* Instructions to follow
Locate the line that contains "0 Add four circle" in the entries below, then repeat it and every following line through the line that contains "G04 Aperture macros list end*", exactly, and no others.

[Entries shown — start]

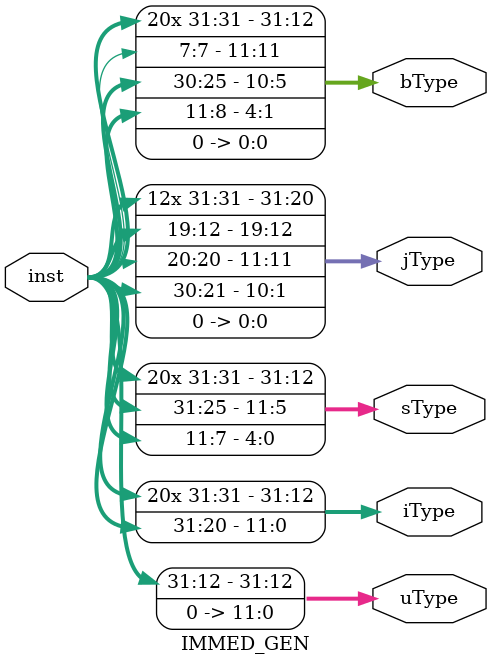
<source format=sv>
`timescale 1ns / 1ps


module IMMED_GEN(
    input [31:7] inst,
    output [31:0] uType,
    output [31:0] iType,
    output [31:0] sType,
    output [31:0] jType,
    output [31:0] bType
    );
    
    assign iType = {{21{inst[31]}}, inst[30:25], inst[24:20]};
    assign sType = {{21{inst[31]}}, inst[30:25], inst[11:7]};
    assign bType = {{20{inst[31]}}, inst[7], inst[30:25], inst[11:8], 1'b0};
    assign uType = {inst[31:12], {12{1'b0}}};
    assign jType = {{12{inst[31]}}, inst[19:12], inst[20], inst[30:21], {1{1'b0}}};
    
endmodule

</source>
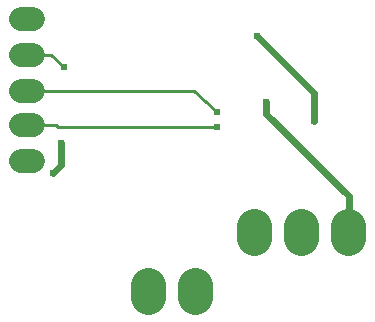
<source format=gbl>
G04 Layer: BottomLayer*
G04 EasyEDA v6.3.53, 2020-06-26T16:53:54--4:00*
G04 395d111042f2402990e7a52cfaf045f1,10*
G04 Gerber Generator version 0.2*
G04 Scale: 100 percent, Rotated: No, Reflected: No *
G04 Dimensions in millimeters *
G04 leading zeros omitted , absolute positions ,3 integer and 3 decimal *
%FSLAX33Y33*%
%MOMM*%
G90*
G71D02*

%ADD10C,0.254000*%
%ADD11C,0.599999*%
%ADD12C,0.610006*%
%ADD13C,0.609600*%
%ADD21C,1.999996*%
%ADD22C,2.999994*%

%LPD*%
G54D11*
G01X26797Y16807D02*
G01X26797Y19203D01*
G01X22000Y24000D01*
G01X22716Y18474D02*
G01X22716Y17474D01*
G01X29716Y10474D01*
G01X29715Y7474D01*
G54D10*
G01X18595Y17608D02*
G01X16639Y19386D01*
G01X2466Y19386D01*
G01X5588Y21379D02*
G01X4533Y22434D01*
G01X2466Y22434D01*
G01X18595Y16338D02*
G01X18555Y16299D01*
G01X5120Y16299D01*
G01X4954Y16465D01*
G01X2466Y16465D01*
G54D11*
G01X5387Y14941D02*
G01X5387Y13146D01*
G01X4716Y12475D01*
G54D12*
G01X18595Y17608D03*
G54D13*
G01X5588Y21379D03*
G01X18595Y16338D03*
G01X22715Y18474D03*
G01X26797Y16807D03*
G01X21999Y24000D03*
G01X4716Y12475D03*
G01X5387Y14941D03*
G54D21*
G01X1966Y25482D02*
G01X2966Y25482D01*
G01X1966Y22434D02*
G01X2966Y22434D01*
G01X1966Y19386D02*
G01X2966Y19386D01*
G01X1966Y16465D02*
G01X2966Y16465D01*
G01X1966Y13417D02*
G01X2966Y13417D01*
G54D22*
G01X12716Y2974D02*
G01X12716Y1974D01*
G01X16715Y2974D02*
G01X16715Y1974D01*
G01X29715Y7974D02*
G01X29715Y6974D01*
G01X25715Y7974D02*
G01X25715Y6974D01*
G01X21715Y7974D02*
G01X21715Y6974D01*
M00*
M02*

</source>
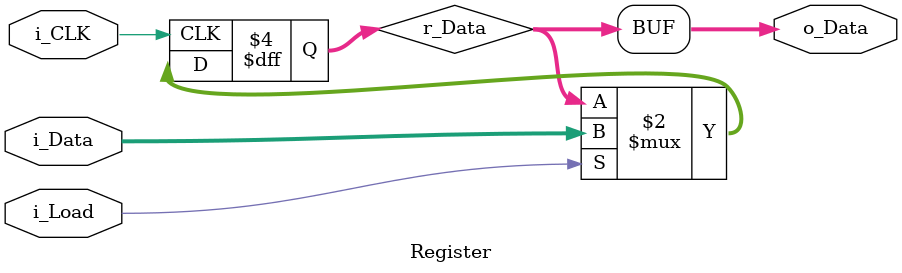
<source format=v>
`ifndef REGISTER_V
`define REGISTER_V

module Register(
    input i_CLK,
    input [15:0] i_Data,
    input i_Load,
    output [15:0] o_Data
    );

    reg [15:0] r_Data;

    always @(posedge i_CLK) begin
        if (i_Load) begin
            r_Data <= i_Data;
        end
    end

    assign o_Data = r_Data;

endmodule
`endif 
</source>
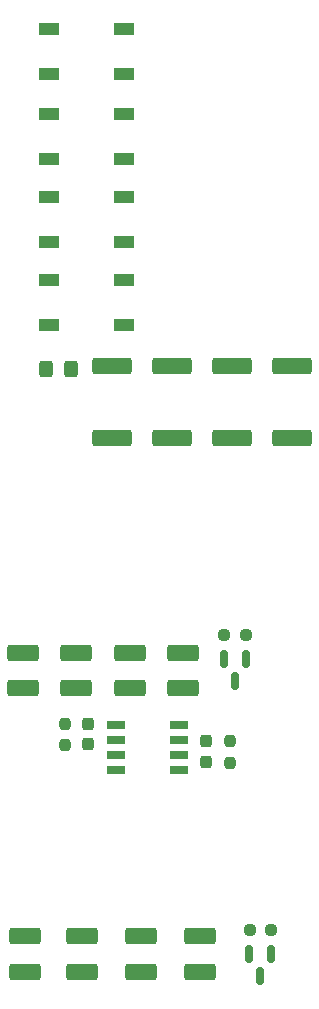
<source format=gbr>
%TF.GenerationSoftware,KiCad,Pcbnew,8.0.1-8.0.1-1~ubuntu22.04.1*%
%TF.CreationDate,2024-04-18T21:36:37+09:00*%
%TF.ProjectId,diy_oled_3d_controller,6469795f-6f6c-4656-945f-33645f636f6e,rev?*%
%TF.SameCoordinates,Original*%
%TF.FileFunction,Paste,Top*%
%TF.FilePolarity,Positive*%
%FSLAX46Y46*%
G04 Gerber Fmt 4.6, Leading zero omitted, Abs format (unit mm)*
G04 Created by KiCad (PCBNEW 8.0.1-8.0.1-1~ubuntu22.04.1) date 2024-04-18 21:36:37*
%MOMM*%
%LPD*%
G01*
G04 APERTURE LIST*
G04 Aperture macros list*
%AMRoundRect*
0 Rectangle with rounded corners*
0 $1 Rounding radius*
0 $2 $3 $4 $5 $6 $7 $8 $9 X,Y pos of 4 corners*
0 Add a 4 corners polygon primitive as box body*
4,1,4,$2,$3,$4,$5,$6,$7,$8,$9,$2,$3,0*
0 Add four circle primitives for the rounded corners*
1,1,$1+$1,$2,$3*
1,1,$1+$1,$4,$5*
1,1,$1+$1,$6,$7*
1,1,$1+$1,$8,$9*
0 Add four rect primitives between the rounded corners*
20,1,$1+$1,$2,$3,$4,$5,0*
20,1,$1+$1,$4,$5,$6,$7,0*
20,1,$1+$1,$6,$7,$8,$9,0*
20,1,$1+$1,$8,$9,$2,$3,0*%
G04 Aperture macros list end*
%ADD10RoundRect,0.042000X-0.748000X-0.258000X0.748000X-0.258000X0.748000X0.258000X-0.748000X0.258000X0*%
%ADD11RoundRect,0.237500X0.237500X-0.250000X0.237500X0.250000X-0.237500X0.250000X-0.237500X-0.250000X0*%
%ADD12RoundRect,0.237500X-0.237500X0.300000X-0.237500X-0.300000X0.237500X-0.300000X0.237500X0.300000X0*%
%ADD13RoundRect,0.237500X0.250000X0.237500X-0.250000X0.237500X-0.250000X-0.237500X0.250000X-0.237500X0*%
%ADD14R,1.700000X1.000000*%
%ADD15RoundRect,0.250000X-0.325000X-0.450000X0.325000X-0.450000X0.325000X0.450000X-0.325000X0.450000X0*%
%ADD16RoundRect,0.250001X1.074999X-0.462499X1.074999X0.462499X-1.074999X0.462499X-1.074999X-0.462499X0*%
%ADD17RoundRect,0.150000X-0.150000X0.587500X-0.150000X-0.587500X0.150000X-0.587500X0.150000X0.587500X0*%
%ADD18RoundRect,0.237500X0.237500X-0.300000X0.237500X0.300000X-0.237500X0.300000X-0.237500X-0.300000X0*%
%ADD19RoundRect,0.249999X-1.425001X0.450001X-1.425001X-0.450001X1.425001X-0.450001X1.425001X0.450001X0*%
%ADD20RoundRect,0.237500X-0.237500X0.250000X-0.237500X-0.250000X0.237500X-0.250000X0.237500X0.250000X0*%
G04 APERTURE END LIST*
D10*
%TO.C,U4*%
X101830000Y-100095000D03*
X101830000Y-101365000D03*
X101830000Y-102635000D03*
X101830000Y-103905000D03*
X107170000Y-103905000D03*
X107170000Y-102635000D03*
X107170000Y-101365000D03*
X107170000Y-100095000D03*
%TD*%
D11*
%TO.C,R3*%
X97500000Y-101825000D03*
X97500000Y-100000000D03*
%TD*%
D12*
%TO.C,C4*%
X99500000Y-100000000D03*
X99500000Y-101725000D03*
%TD*%
D13*
%TO.C,R1*%
X112825000Y-92500000D03*
X111000000Y-92500000D03*
%TD*%
D14*
%TO.C,S4*%
X96200000Y-66200000D03*
X102500000Y-66200000D03*
X96200000Y-62400000D03*
X102500000Y-62400000D03*
%TD*%
D15*
%TO.C,F1*%
X95950000Y-70000000D03*
X98000000Y-70000000D03*
%TD*%
D16*
%TO.C,D12*%
X99000000Y-120975000D03*
X99000000Y-118000000D03*
%TD*%
%TO.C,D1*%
X94000000Y-97000000D03*
X94000000Y-94025000D03*
%TD*%
D17*
%TO.C,Q1*%
X112862500Y-94500000D03*
X110962500Y-94500000D03*
X111912500Y-96375000D03*
%TD*%
D18*
%TO.C,C3*%
X109500000Y-103225000D03*
X109500000Y-101500000D03*
%TD*%
D16*
%TO.C,D4*%
X107500000Y-97000000D03*
X107500000Y-94025000D03*
%TD*%
D19*
%TO.C,R11*%
X111660000Y-69745000D03*
X111660000Y-75845000D03*
%TD*%
D16*
%TO.C,D2*%
X98500000Y-97000000D03*
X98500000Y-94025000D03*
%TD*%
D14*
%TO.C,S2*%
X96200000Y-52146000D03*
X102500000Y-52146000D03*
X96200000Y-48346000D03*
X102500000Y-48346000D03*
%TD*%
D17*
%TO.C,Q2*%
X115000000Y-119500000D03*
X113100000Y-119500000D03*
X114050000Y-121375000D03*
%TD*%
D19*
%TO.C,R13*%
X101500000Y-69745000D03*
X101500000Y-75845000D03*
%TD*%
D14*
%TO.C,S1*%
X96200000Y-45000000D03*
X102500000Y-45000000D03*
X96200000Y-41200000D03*
X102500000Y-41200000D03*
%TD*%
D16*
%TO.C,D14*%
X109000000Y-120975000D03*
X109000000Y-118000000D03*
%TD*%
%TO.C,D11*%
X94130000Y-120975000D03*
X94130000Y-118000000D03*
%TD*%
D19*
%TO.C,R10*%
X116740000Y-69745000D03*
X116740000Y-75845000D03*
%TD*%
%TO.C,R12*%
X106580000Y-69745000D03*
X106580000Y-75845000D03*
%TD*%
D16*
%TO.C,D13*%
X104000000Y-120975000D03*
X104000000Y-118000000D03*
%TD*%
%TO.C,D3*%
X103000000Y-97000000D03*
X103000000Y-94025000D03*
%TD*%
D13*
%TO.C,R4*%
X115000000Y-117500000D03*
X113175000Y-117500000D03*
%TD*%
D20*
%TO.C,R2*%
X111500000Y-101500000D03*
X111500000Y-103325000D03*
%TD*%
D14*
%TO.C,S3*%
X96200000Y-59173000D03*
X102500000Y-59173000D03*
X96200000Y-55373000D03*
X102500000Y-55373000D03*
%TD*%
M02*

</source>
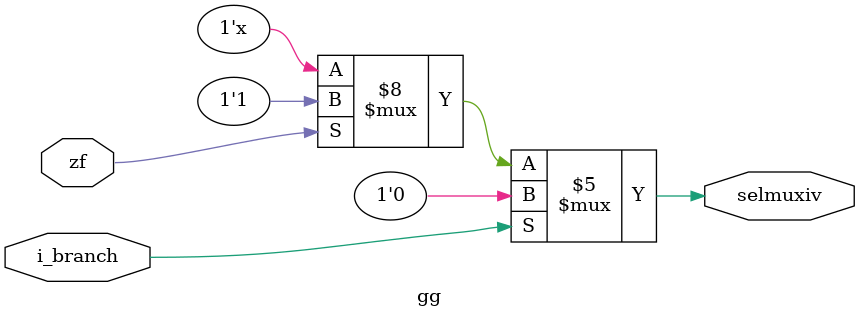
<source format=v>
`timescale 1ns/1ps

module gg(
input zf,
input i_branch,
output reg selmuxiv
);

always@(*)begin
	if(zf == 1)begin
		selmuxiv = 1'b1;
	end
	if(i_branch == 1)begin
		selmuxiv = 1'b0;
	end
end
endmodule
</source>
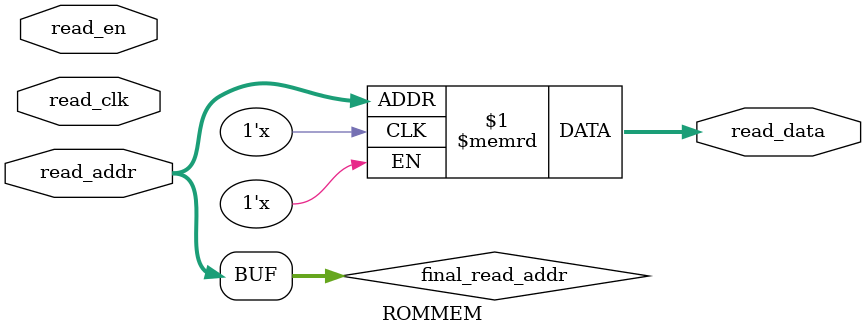
<source format=v>
module SimpleSMemROM(
    input clock,
    input reset,
    input [3:0] io_rdAddr,
    output [7:0] io_rdData
);
    wire [7:0] mem__T_11_data;
    wire mem__T_11_clk;
    wire mem__T_11_en;
    wire [3:0] mem__T_11_addr;
    ROMMEM #(.depth(16), .addrbits(4), .width(8), .isSyncRead(1)) mem (
        .read_data(mem__T_11_data),
        .read_clk(mem__T_11_clk),
        .read_en(mem__T_11_en),
        .read_addr(mem__T_11_addr)
    );
    assign io_rdData = mem__T_11_data;
    assign mem__T_11_addr = io_rdAddr;
    assign mem__T_11_clk = clock;
    assign mem__T_11_en = 1'h1;
endmodule //SimpleSMemROM
module ROMMEM(read_data, read_clk, read_en, read_addr);
    parameter depth = 16;
    parameter addrbits = 4;
    parameter width = 32;
    parameter isSyncRead = 0;
    output [width-1:0] read_data;
    input read_clk;
    input read_en;
    input [addrbits-1:0] read_addr;
    reg [width-1:0] memcore [0:depth-1];
    wire [addrbits-1:0] final_read_addr;
    generate
        if (isSyncRead) begin: raddr_processor
            reg [addrbits-1:0] read_addr_pipe_0;
            always @(posedge read_clk) begin
                if (read_en) begin
                    read_addr_pipe_0 <= read_addr;
                end
            end
            assign final_read_addr = read_addr_pipe_0;
        end else begin: raddr_processor
            assign final_read_addr = read_addr;
        end
    endgenerate
    assign read_data = memcore[final_read_addr];
endmodule // ROMMEM

</source>
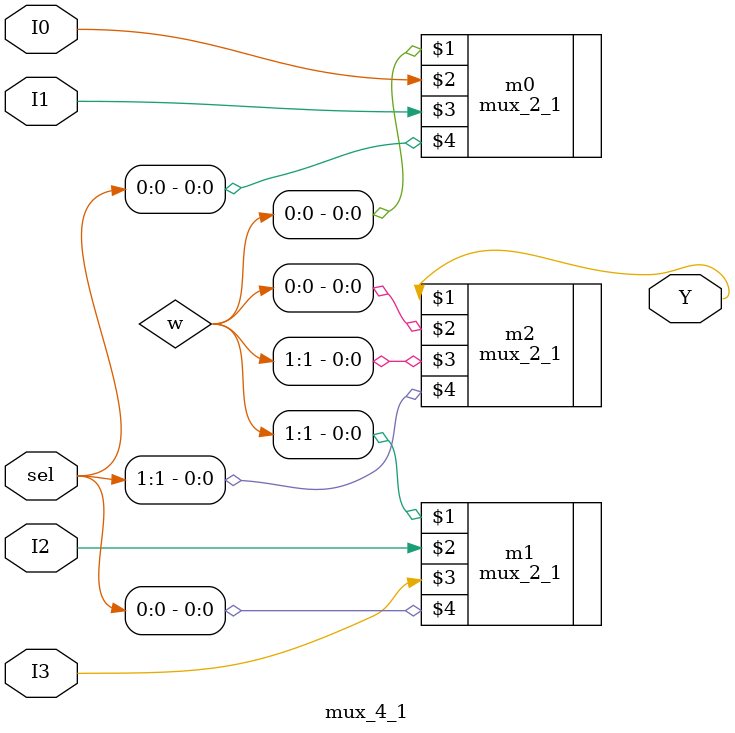
<source format=v>
`timescale 1ns / 1ps
module mux_4_1(Y,I0,I1,I2,I3,sel);
input I0,I1,I2,I3;
input [1:0]sel;
output Y;
wire [1:0]w;

mux_2_1 m0(w[0],I0,I1,sel[0]);
mux_2_1 m1(w[1],I2,I3,sel[0]);
mux_2_1 m2(Y,w[0],w[1],sel[1]);

endmodule

</source>
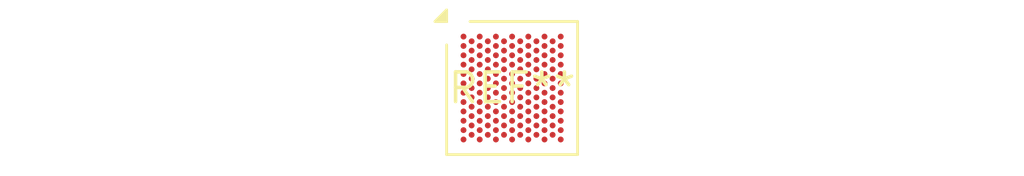
<source format=kicad_pcb>
(kicad_pcb (version 20240108) (generator pcbnew)

  (general
    (thickness 1.6)
  )

  (paper "A4")
  (layers
    (0 "F.Cu" signal)
    (31 "B.Cu" signal)
    (32 "B.Adhes" user "B.Adhesive")
    (33 "F.Adhes" user "F.Adhesive")
    (34 "B.Paste" user)
    (35 "F.Paste" user)
    (36 "B.SilkS" user "B.Silkscreen")
    (37 "F.SilkS" user "F.Silkscreen")
    (38 "B.Mask" user)
    (39 "F.Mask" user)
    (40 "Dwgs.User" user "User.Drawings")
    (41 "Cmts.User" user "User.Comments")
    (42 "Eco1.User" user "User.Eco1")
    (43 "Eco2.User" user "User.Eco2")
    (44 "Edge.Cuts" user)
    (45 "Margin" user)
    (46 "B.CrtYd" user "B.Courtyard")
    (47 "F.CrtYd" user "F.Courtyard")
    (48 "B.Fab" user)
    (49 "F.Fab" user)
    (50 "User.1" user)
    (51 "User.2" user)
    (52 "User.3" user)
    (53 "User.4" user)
    (54 "User.5" user)
    (55 "User.6" user)
    (56 "User.7" user)
    (57 "User.8" user)
    (58 "User.9" user)
  )

  (setup
    (pad_to_mask_clearance 0)
    (pcbplotparams
      (layerselection 0x00010fc_ffffffff)
      (plot_on_all_layers_selection 0x0000000_00000000)
      (disableapertmacros false)
      (usegerberextensions false)
      (usegerberattributes false)
      (usegerberadvancedattributes false)
      (creategerberjobfile false)
      (dashed_line_dash_ratio 12.000000)
      (dashed_line_gap_ratio 3.000000)
      (svgprecision 4)
      (plotframeref false)
      (viasonmask false)
      (mode 1)
      (useauxorigin false)
      (hpglpennumber 1)
      (hpglpenspeed 20)
      (hpglpendiameter 15.000000)
      (dxfpolygonmode false)
      (dxfimperialunits false)
      (dxfusepcbnewfont false)
      (psnegative false)
      (psa4output false)
      (plotreference false)
      (plotvalue false)
      (plotinvisibletext false)
      (sketchpadsonfab false)
      (subtractmaskfromsilk false)
      (outputformat 1)
      (mirror false)
      (drillshape 1)
      (scaleselection 1)
      (outputdirectory "")
    )
  )

  (net 0 "")

  (footprint "ST_WLCSP-150_5.38x5.47mm_P0.4m_Stagger" (layer "F.Cu") (at 0 0))

)

</source>
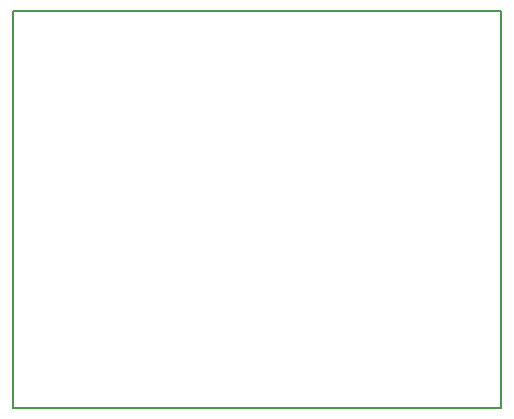
<source format=gm1>
G04 #@! TF.GenerationSoftware,KiCad,Pcbnew,5.0.1*
G04 #@! TF.CreationDate,2018-10-18T17:34:51-05:00*
G04 #@! TF.ProjectId,PowerRDP,506F7765725244502E6B696361645F70,01*
G04 #@! TF.SameCoordinates,Original*
G04 #@! TF.FileFunction,Profile,NP*
%FSLAX46Y46*%
G04 Gerber Fmt 4.6, Leading zero omitted, Abs format (unit mm)*
G04 Created by KiCad (PCBNEW 5.0.1) date Thu 18 Oct 2018 05:34:51 PM CDT*
%MOMM*%
%LPD*%
G01*
G04 APERTURE LIST*
%ADD10C,0.150000*%
G04 APERTURE END LIST*
D10*
X120650000Y-47625000D02*
X120650000Y-48260000D01*
X161925000Y-47625000D02*
X120650000Y-47625000D01*
X161925000Y-81280000D02*
X161925000Y-47625000D01*
X120650000Y-81280000D02*
X161925000Y-81280000D01*
X120650000Y-48260000D02*
X120650000Y-81280000D01*
M02*

</source>
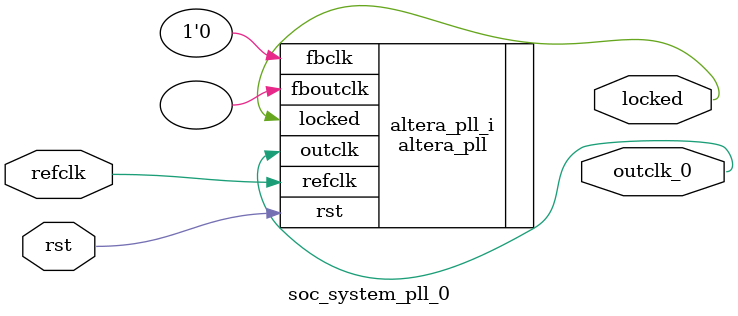
<source format=v>
`timescale 1ns/10ps
module  soc_system_pll_0(

	// interface 'refclk'
	input wire refclk,

	// interface 'reset'
	input wire rst,

	// interface 'outclk0'
	output wire outclk_0,

	// interface 'locked'
	output wire locked
);

	altera_pll #(
		.fractional_vco_multiplier("false"),
		.reference_clock_frequency("50.0 MHz"),
		.operation_mode("direct"),
		.number_of_clocks(1),
		.output_clock_frequency0("150.000000 MHz"),
		.phase_shift0("0 ps"),
		.duty_cycle0(50),
		.output_clock_frequency1("0 MHz"),
		.phase_shift1("0 ps"),
		.duty_cycle1(50),
		.output_clock_frequency2("0 MHz"),
		.phase_shift2("0 ps"),
		.duty_cycle2(50),
		.output_clock_frequency3("0 MHz"),
		.phase_shift3("0 ps"),
		.duty_cycle3(50),
		.output_clock_frequency4("0 MHz"),
		.phase_shift4("0 ps"),
		.duty_cycle4(50),
		.output_clock_frequency5("0 MHz"),
		.phase_shift5("0 ps"),
		.duty_cycle5(50),
		.output_clock_frequency6("0 MHz"),
		.phase_shift6("0 ps"),
		.duty_cycle6(50),
		.output_clock_frequency7("0 MHz"),
		.phase_shift7("0 ps"),
		.duty_cycle7(50),
		.output_clock_frequency8("0 MHz"),
		.phase_shift8("0 ps"),
		.duty_cycle8(50),
		.output_clock_frequency9("0 MHz"),
		.phase_shift9("0 ps"),
		.duty_cycle9(50),
		.output_clock_frequency10("0 MHz"),
		.phase_shift10("0 ps"),
		.duty_cycle10(50),
		.output_clock_frequency11("0 MHz"),
		.phase_shift11("0 ps"),
		.duty_cycle11(50),
		.output_clock_frequency12("0 MHz"),
		.phase_shift12("0 ps"),
		.duty_cycle12(50),
		.output_clock_frequency13("0 MHz"),
		.phase_shift13("0 ps"),
		.duty_cycle13(50),
		.output_clock_frequency14("0 MHz"),
		.phase_shift14("0 ps"),
		.duty_cycle14(50),
		.output_clock_frequency15("0 MHz"),
		.phase_shift15("0 ps"),
		.duty_cycle15(50),
		.output_clock_frequency16("0 MHz"),
		.phase_shift16("0 ps"),
		.duty_cycle16(50),
		.output_clock_frequency17("0 MHz"),
		.phase_shift17("0 ps"),
		.duty_cycle17(50),
		.pll_type("General"),
		.pll_subtype("General")
	) altera_pll_i (
		.rst	(rst),
		.outclk	({outclk_0}),
		.locked	(locked),
		.fboutclk	( ),
		.fbclk	(1'b0),
		.refclk	(refclk)
	);
endmodule


</source>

[Entries shown — finish]

* Response to this task
0 Add four circle primitives for the rounded corners*
1,1,$1+$1,$2,$3*
1,1,$1+$1,$4,$5*
1,1,$1+$1,$6,$7*
1,1,$1+$1,$8,$9*
0 Add four rect primitives between the rounded corners*
20,1,$1+$1,$2,$3,$4,$5,0*
20,1,$1+$1,$4,$5,$6,$7,0*
20,1,$1+$1,$6,$7,$8,$9,0*
20,1,$1+$1,$8,$9,$2,$3,0*%
G04 Aperture macros list end*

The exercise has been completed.